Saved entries
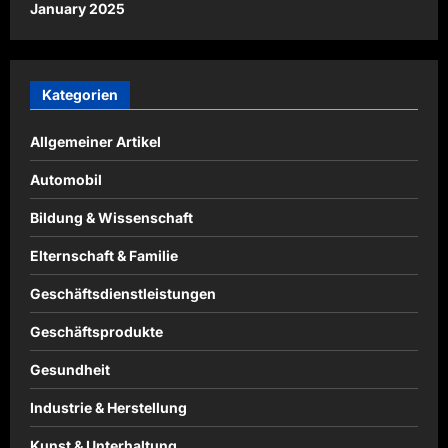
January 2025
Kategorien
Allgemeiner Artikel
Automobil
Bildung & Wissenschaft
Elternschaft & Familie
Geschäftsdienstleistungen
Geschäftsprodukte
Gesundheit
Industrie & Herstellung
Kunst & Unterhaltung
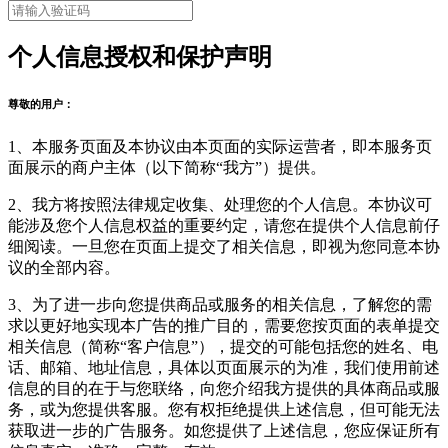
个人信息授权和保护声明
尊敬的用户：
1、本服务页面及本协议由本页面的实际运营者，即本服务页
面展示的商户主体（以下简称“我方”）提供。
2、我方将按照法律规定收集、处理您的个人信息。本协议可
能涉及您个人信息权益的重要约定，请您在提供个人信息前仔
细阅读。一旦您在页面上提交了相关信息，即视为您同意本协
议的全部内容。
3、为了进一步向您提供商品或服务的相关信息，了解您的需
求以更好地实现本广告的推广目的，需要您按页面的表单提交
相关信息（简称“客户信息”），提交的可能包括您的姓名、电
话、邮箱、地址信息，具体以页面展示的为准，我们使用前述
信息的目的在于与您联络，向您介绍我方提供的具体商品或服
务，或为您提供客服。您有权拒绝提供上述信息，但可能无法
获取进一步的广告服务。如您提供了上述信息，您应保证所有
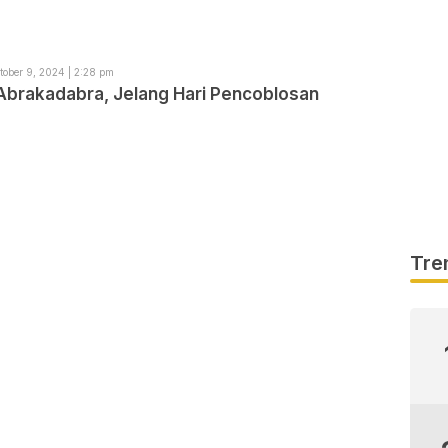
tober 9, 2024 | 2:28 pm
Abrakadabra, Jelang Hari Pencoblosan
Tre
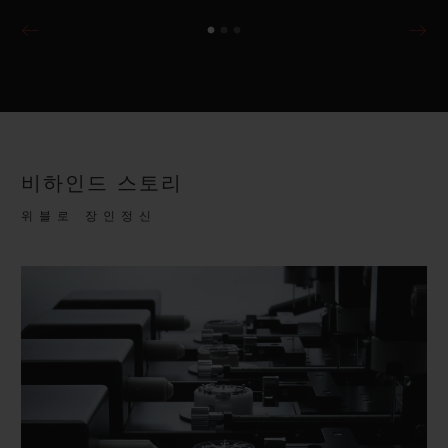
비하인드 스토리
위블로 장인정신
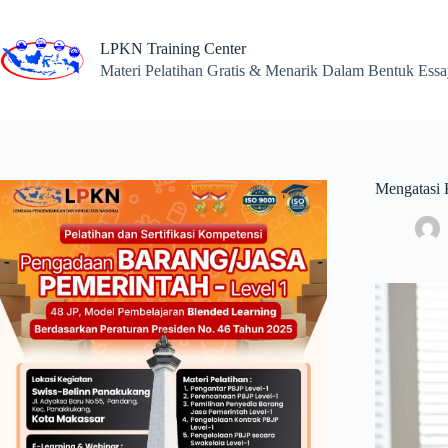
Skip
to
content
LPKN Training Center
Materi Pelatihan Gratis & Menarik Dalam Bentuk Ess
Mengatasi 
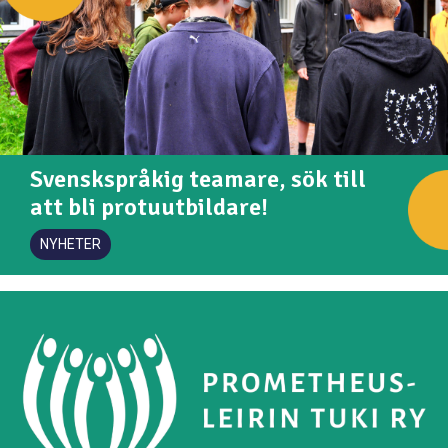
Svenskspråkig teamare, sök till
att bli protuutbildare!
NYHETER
--
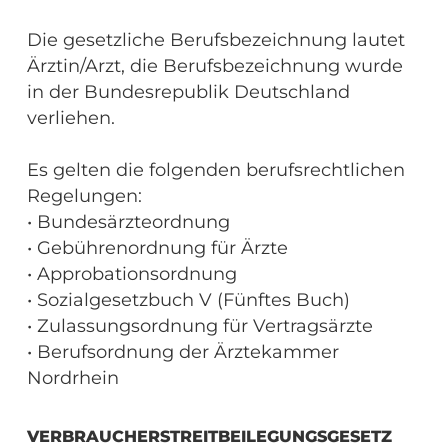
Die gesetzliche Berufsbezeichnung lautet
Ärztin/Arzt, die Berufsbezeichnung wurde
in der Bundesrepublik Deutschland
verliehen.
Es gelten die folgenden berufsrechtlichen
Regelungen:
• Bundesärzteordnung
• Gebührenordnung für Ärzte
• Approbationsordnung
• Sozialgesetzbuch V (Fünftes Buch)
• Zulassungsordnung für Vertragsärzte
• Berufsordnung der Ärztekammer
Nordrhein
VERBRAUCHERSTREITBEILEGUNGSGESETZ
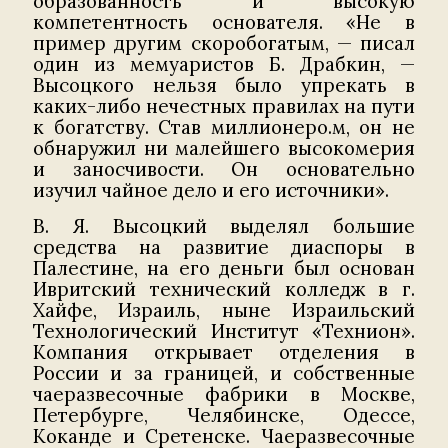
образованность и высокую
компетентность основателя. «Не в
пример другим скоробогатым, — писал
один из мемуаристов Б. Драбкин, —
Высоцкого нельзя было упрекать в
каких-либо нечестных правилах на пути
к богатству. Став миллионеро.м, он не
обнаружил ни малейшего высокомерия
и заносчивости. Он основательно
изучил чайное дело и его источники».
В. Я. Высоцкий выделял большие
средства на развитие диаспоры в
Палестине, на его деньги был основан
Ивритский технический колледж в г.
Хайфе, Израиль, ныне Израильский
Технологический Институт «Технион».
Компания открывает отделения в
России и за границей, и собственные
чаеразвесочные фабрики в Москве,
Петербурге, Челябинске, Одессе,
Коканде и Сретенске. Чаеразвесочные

AIM OF THE EXERCISE
Lay out the lines of the records starting at the line that contains "Die gesetzliche Berufsbezeichnung lautet" and ending at the line that contains "VERBRAUCHERSTREITBEILEGUNGSGESETZ" as a Markdown table with the columns Row and Text. Number each row and skip any blank lines.

EXPECTED OUTPUT
| Row | Text |
|---|---|
| 1 | Die gesetzliche Berufsbezeichnung lautet |
| 2 | Ärztin/Arzt, die Berufsbezeichnung wurde |
| 3 | in der Bundesrepublik Deutschland |
| 4 | verliehen. |
| 5 | Es gelten die folgenden berufsrechtlichen |
| 6 | Regelungen: |
| 7 | • Bundesärzteordnung |
| 8 | • Gebührenordnung für Ärzte |
| 9 | • Approbationsordnung |
| 10 | • Sozialgesetzbuch V (Fünftes Buch) |
| 11 | • Zulassungsordnung für Vertragsärzte |
| 12 | • Berufsordnung der Ärztekammer |
| 13 | Nordrhein |
| 14 | VERBRAUCHERSTREITBEILEGUNGSGESETZ |